As the cost of building new roads becomes increasingly prohibitive to fund solely from a tax base, he sees more privately owned toll roads being built globally. They all have benefited from the concept of asset management which allows a business case to be built around their construction and maintenance. Australia's 2378 Macquarie Group and Spain's 2717 Ferrovial Group, to name a few global companies, have assembled vast portfolios of toll roads, often financing them with heavy debt based on assumptions that rising toll receipts will offset maintenance costs and pay down the debt.

But much of the business case now depends on traffic volume assumptions and it is no longer a case of ‘build it and they will come’, he warns. In some regions, such as in Africa, prediction of traffic volumes is not accurate and offshore money is cheap, such as from China, so invstors should be cautious.

What is the best advice that he gives his new students today? “I tell them that one day they will all be taxpayers and a good knowledge of roads will make them better citizens.”






Beware snake-oil salesmen

Dr. Haas admits to taking pictures of potholes, but for academic purposes only, he claims. Canadian media also want his comments on potholes. “Every spring the phone rings and they ask the same old question, what causes potholes. They want me to say it’s faulty design. But the reality is it’s a lot of things.”

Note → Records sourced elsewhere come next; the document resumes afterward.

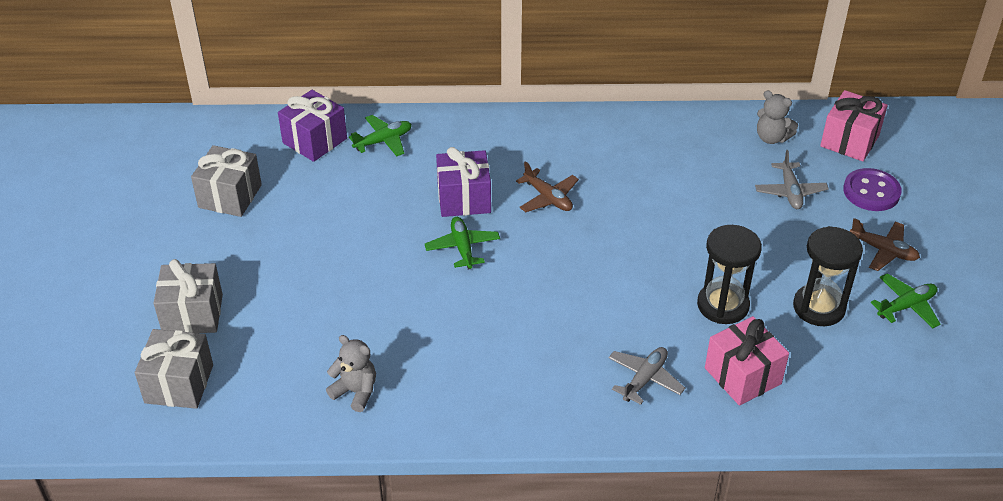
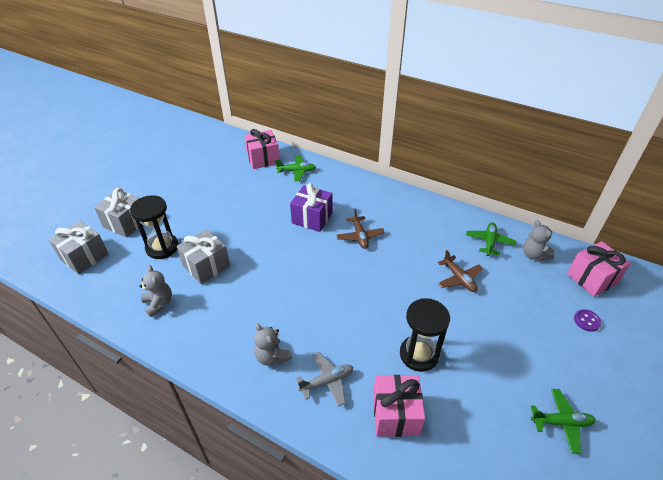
camera: 30 degrees right, 0 degrees up
grey gift [191,145,262,217] -> grey gift moved to [177,229,230,284]
purple gift [278,90,347,162] -> pink gift [244,129,280,169]
green plane [425,217,500,270] -> green plane moved to [466,222,516,256]
grey plane [755,150,829,209] -> none
black hourglass [793,226,863,326] -> black hourglass moved to [130,195,179,259]
purple button [843,168,902,211] -> purple button [574,309,601,332], size x0.57
brown plane [850,218,920,271] -> brown plane moved to [438,250,483,292]
none -> grey teddy bear [254,323,292,366]

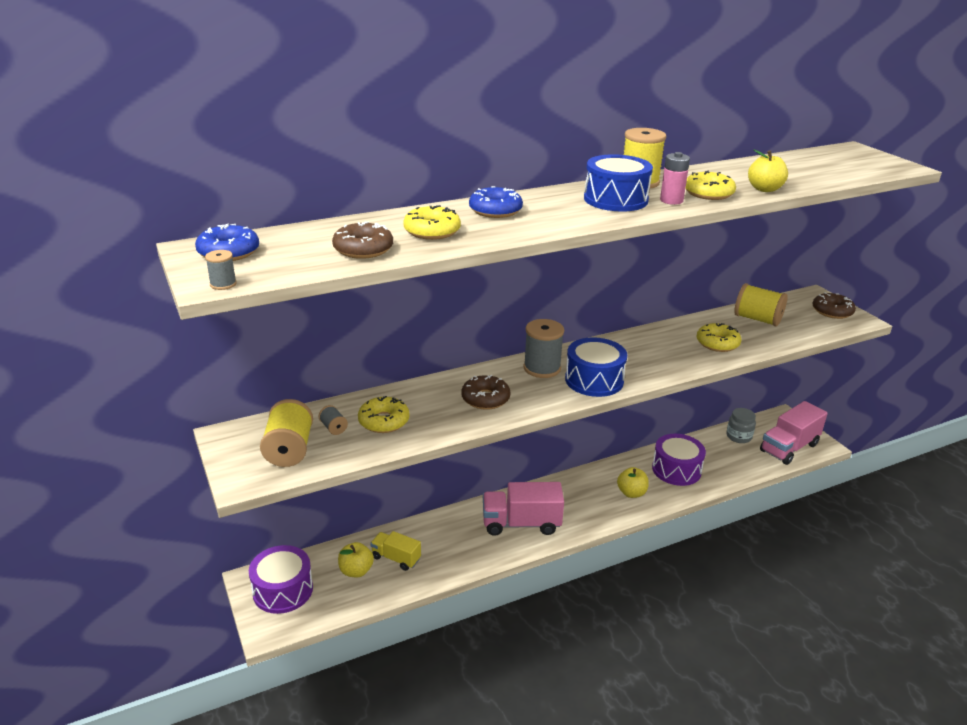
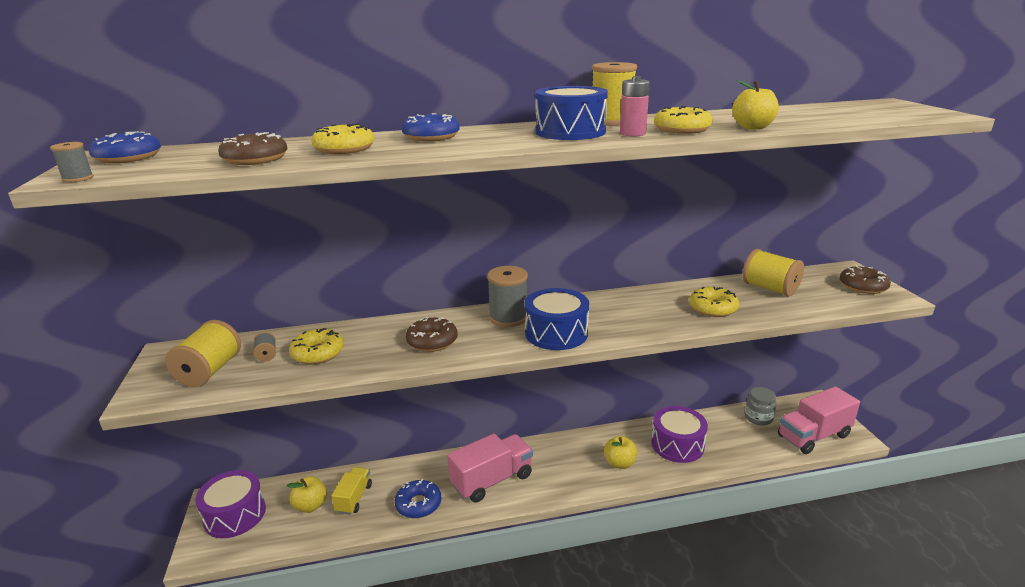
camera: 15 degrees right, 5 degrees down
yellow truck [370,531,421,571] -> yellow truck turned 60 degrees clockwise [332,467,372,515]
pink truck [483,482,564,536] -> pink truck turned 135 degrees clockwise [447,434,533,503]
none -> blue donut [395,479,441,518]

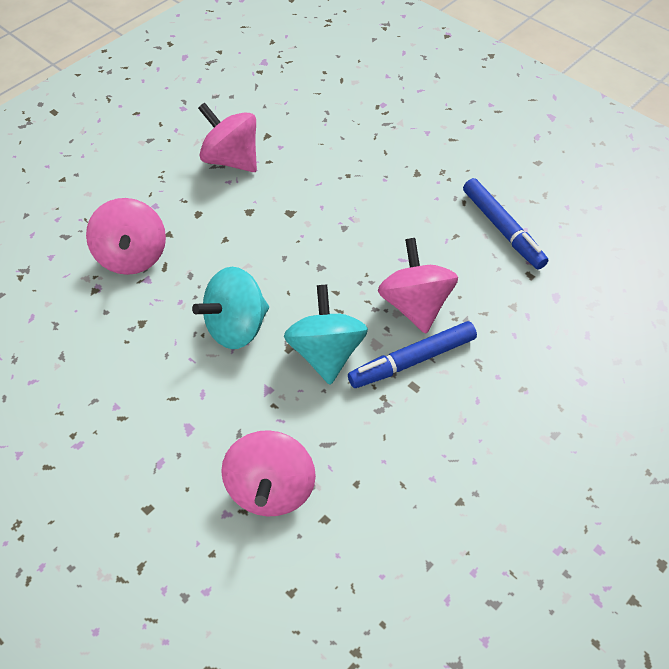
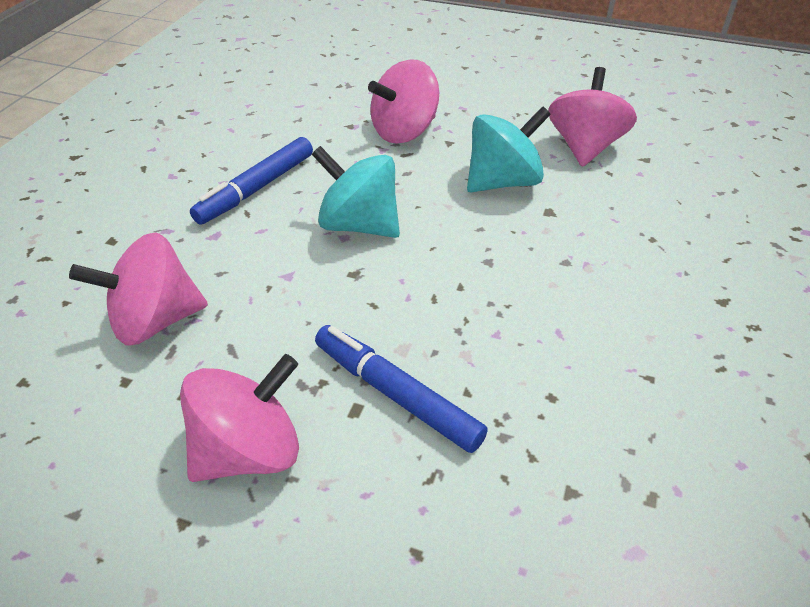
camera: 65 degrees right, 10 degrees down
turquoise spinning top [284,284,368,385] -> turquoise spinning top moved to [467,106,551,193]
pink spinning top [378,238,458,334] -> pink spinning top moved to [180,354,299,482]
blue marker [463,178,548,269] -> blue marker moved to [190,137,313,225]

With the development of so-called throw-n-go filling material, dozens of companies are running around selling their magic pothole patcher. “Beware of magic material promises, in the geosynthetics area,” he says. “County engineers are bombarded with them. Some material is very good, but there is such an element of snake-oil that it’s hard for buyers to know what is best. Oh, and manufacturers show you how well it works….in the summer.”








The honour roll

Dr. Ralph Haas is the Norman W. McLeod Engineering Professor and Distinguished Professor Emeritus in the Department of Civil Engineering at the University of Waterloo. He also hold the country's highest civilian honour, the Order of Canada; the highest academic honour, Fellow of the Royal Society of Canada; and the highest engineering honour, Fellow of the Canadian Academy of Engineering. In 2014 he received the US National Academies Transportation Research Board’s highest honour, the Roy W. Crum Award for Outstanding Achievement in Transportation Research.

He is also a Fellow of the Engineering Institute of Canada and a Fellow of the Canadian Society for Civil Engineering. Dr. Haas was the first recipient of the Canadian Society for Civil Engineering's Sandford Fleming Award for "outstanding contributions to research and education in the field of transportation engineering".







Winnipeg loves concrete

Winnipeg, the capital of Manitoba province, has more than 4,600 lane-km of concrete residential street pavement, according to information from the Canadian Cement Association in 2010. Plus there are nearly 700 lane-km of lanes behind houses and 1,600 lane-km of arterial roads.

City and provincial engineers had included a so-called elastic joint in the slabs. Reinforced steel mats of 15m smooth steel bars are spaced at 500mm in both directions within the slab. An extra 300mm of these bars extends into the adjacent panel, as a substitute for dowels. This design is used increasingly on residential streets, along with plain - meaning unreinforced - slabs with or without dowels.